Stored entries
++++

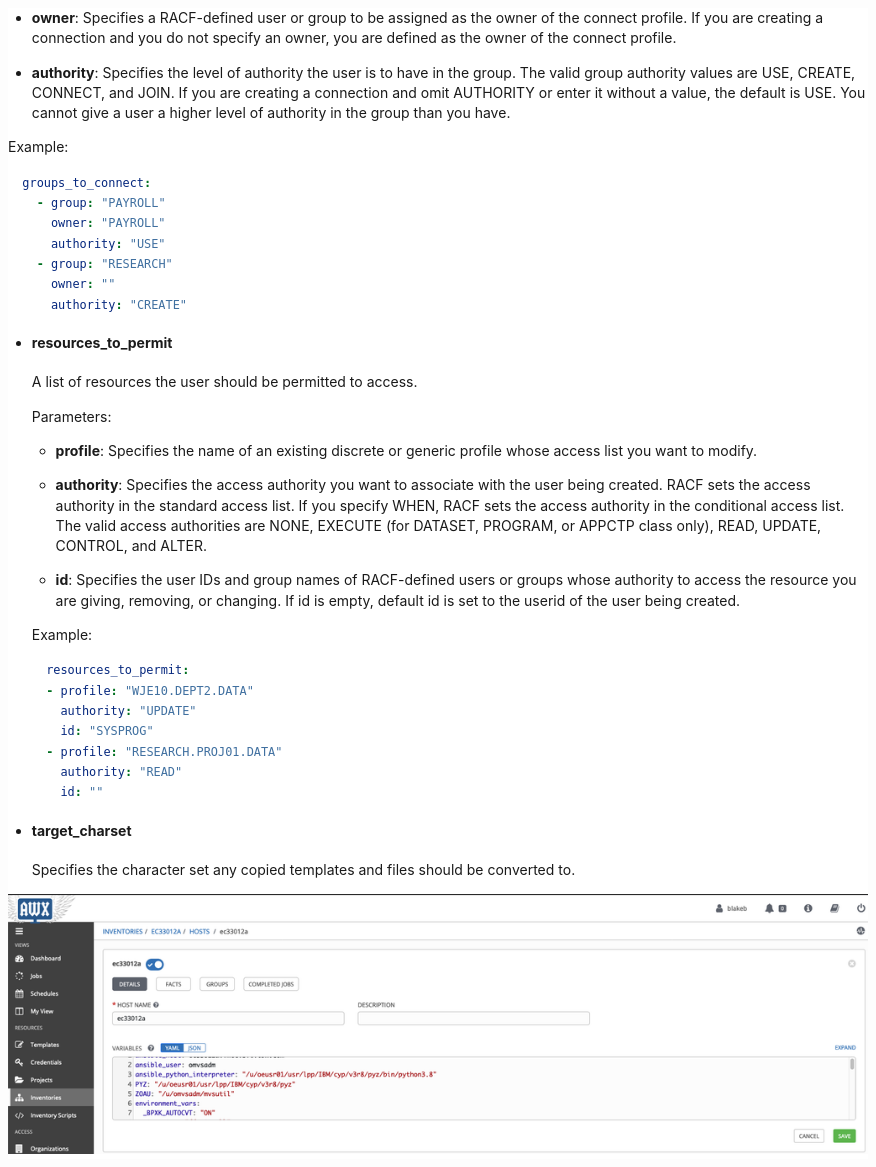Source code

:   - **owner**: Specifies a RACF-defined user or group to be assigned as the owner of the connect profile. If you are creating a connection and you do not specify an owner, you are defined as the owner of the connect profile.

  - **authority**: Specifies the level of authority the user is to have in the group.
  The valid group authority values are USE, CREATE, CONNECT, and JOIN. If you are creating a connection and omit AUTHORITY or enter it without a value, the default is USE. You cannot give a user a higher level of authority in the group than you have.

  Example:

  ```yaml
    groups_to_connect:
      - group: "PAYROLL"
        owner: "PAYROLL"
        authority: "USE"
      - group: "RESEARCH"
        owner: ""
        authority: "CREATE"
  ```

- #### **resources_to_permit**

  A list of resources the user should be permitted to access.

  Parameters:

  - **profile**: Specifies the name of an existing discrete or generic profile whose access list you want to modify.

  - **authority**: Specifies the access authority you want to associate with the user being created. RACF sets the access authority in the standard access list. If you specify WHEN, RACF sets the access authority in the conditional access list. The valid access authorities are NONE, EXECUTE (for DATASET, PROGRAM, or APPCTP class only), READ, UPDATE, CONTROL, and ALTER.

  - **id**: Specifies the user IDs and group names of RACF-defined users or groups whose authority to access the resource you are giving, removing, or changing. If id is empty, default id is set to the userid of the user being created.

  Example:

  ```yaml
    resources_to_permit:
    - profile: "WJE10.DEPT2.DATA"
      authority: "UPDATE"
      id: "SYSPROG"
    - profile: "RESEARCH.PROJ01.DATA"
      authority: "READ"
      id: ""
  ```

- #### **target_charset**

  Specifies the character set any copied templates and files should be converted to.

![add-host-to-inventory](../.github/user-management-tower-setup/add-host-to-inventory.png)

++++

Your answer should consist of the lines above that hold the word "user".

:   - **owner**: Specifies a RACF-defined user or group to be assigned as the owner of the connect profile. If you are creating a connection and you do not specify an owner, you are defined as the owner of the connect profile.
  - **authority**: Specifies the level of authority the user is to have in the group.
  The valid group authority values are USE, CREATE, CONNECT, and JOIN. If you are creating a connection and omit AUTHORITY or enter it without a value, the default is USE. You cannot give a user a higher level of authority in the group than you have.
  A list of resources the user should be permitted to access.
  - **authority**: Specifies the access authority you want to associate with the user being created. RACF sets the access authority in the standard access list. If you specify WHEN, RACF sets the access authority in the conditional access list. The valid access authorities are NONE, EXECUTE (for DATASET, PROGRAM, or APPCTP class only), READ, UPDATE, CONTROL, and ALTER.
  - **id**: Specifies the user IDs and group names of RACF-defined users or groups whose authority to access the resource you are giving, removing, or changing. If id is empty, default id is set to the userid of the user being created.
![add-host-to-inventory](../.github/user-management-tower-setup/add-host-to-inventory.png)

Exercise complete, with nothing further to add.